This week’s parasha begins as the Israelites who had been freed from Egypt prepare to enter the Promised Land. Not long after leaving Mount Sinai, Moses sends 12 spies, one from each tribe, to scout out the land of Canaan and bring back a report of the conditions the Israelites will find there.
The spies return after 40 days, bringing their report of the good land. However, 10 of them insist that the Canaanites are too powerful for the Israelites to conquer. The people panic, and despite the encouragement of Joshua and Caleb, they rebel and declare once more that they want to return to Egypt.
God’s patience is finally exhausted and He decrees that this generation will die in the wilderness. It will be their children who will possess the land.

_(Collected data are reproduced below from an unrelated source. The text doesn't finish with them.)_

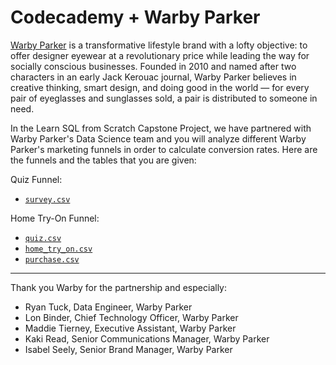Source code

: # Codecademy + Warby Parker

[Warby Parker](www.warbyparker.com) is a transformative lifestyle brand with a lofty objective: to offer designer eyewear at a revolutionary price while leading the way for socially conscious businesses. Founded in 2010 and named after two characters in an early Jack Kerouac journal, Warby Parker believes in creative thinking, smart design, and doing good in the world — for every pair of eyeglasses and sunglasses sold, a pair is distributed to someone in need.

In the Learn SQL from Scratch Capstone Project, we have partnered with Warby Parker's Data Science team and you will analyze different Warby Parker's marketing funnels in order to calculate conversion rates. Here are the funnels and the tables that you are given:

Quiz Funnel:

- [`survey.csv`](survey.csv)

Home Try-On Funnel:

- [`quiz.csv`](quiz.csv)
- [`home_try_on.csv`](home_try_on.csv)
- [`purchase.csv`](purchase.csv)

---

Thank you Warby for the partnership and especially:

- Ryan Tuck, Data Engineer, Warby Parker
- Lon Binder, Chief Technology Officer, Warby Parker
- Maddie Tierney, Executive Assistant, Warby Parker
- Kaki Read, Senior Communications Manager, Warby Parker
- Isabel Seely, Senior Brand Manager, Warby Parker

The best-known explanation is found in Rashi, who cites the Tanhuma. The parasha begins, shelah lecha anashim, “Send men to scout the land of Canaan, which I am giving to the Israelite people.” But this translation obscures a feature of the Hebrew. The force of lecha, for yourself, is: You may do this if it’s what you want, but I [God] do not command you to do it.
This interpretation is bolstered by Moses’ review of past events at the very beginning of Devarim: “Then all of you came to me and said, ‘let us send men ahead to reconnoiter the land for us’…I approved of the plan, and so I selected 12 of your men, one from each tribe.”
Now what Moses and the people wanted to do — to get a reconnaissance report on Canaan and the Canaanites — was certainly prudent and logical, but apparently it was not what God wanted. So when the people react to the spies’ negative report, God tells them that they will not see the land. As might be expected, the people are devastated by their punishment and they decide that now they are prepared to fight for their home. Sadly, God has already decreed their fate and this attempt fails.
However, as recorded in the haftara for parashat Shelah Lecha, 39 years after these events, Joshua sends spies into Jericho on a reconnaissance mission and this attempt succeeds. So what accounts for this difference? According to a commentary found in Itturei Torah by Rabbi Aharon Yaakov Greenberg, here is what happened:
Each tribe sent its own representative. No tribe trusted any other, and each group chose its own person. There was no unity among them, and they were divided into separate tribes and groups. However, when Joshua sent spies, he sent only two. That showed the unity of the nation and their mutual trust and that was the reason for the mission’s success.
The Israelites were not able to conquer the Promised Land until they transformed themselves from a collection of separate, distrustful tribes into a single nation. I can’t imagine that they all agreed on everything, but they saw themselves as part of a greater whole in spite of their differences.
This is surely a cautionary tale for today. We Jews differ in many ways — religious and secular; Orthodox, Reform, Conservative; Ashkenazi, Sephardi, Eidot HaMizrach; Israel and Diaspora; rich and poor; learned and unlearned; hasid and mitnagid; and many more. The truth is, the Jewish community has always had differences and they greatly enrich our Judaism. The danger we face is that we may come to see our particular niche as right and everyone else as wrong. Our hope for the future depends on our remembering that we’re all in this together.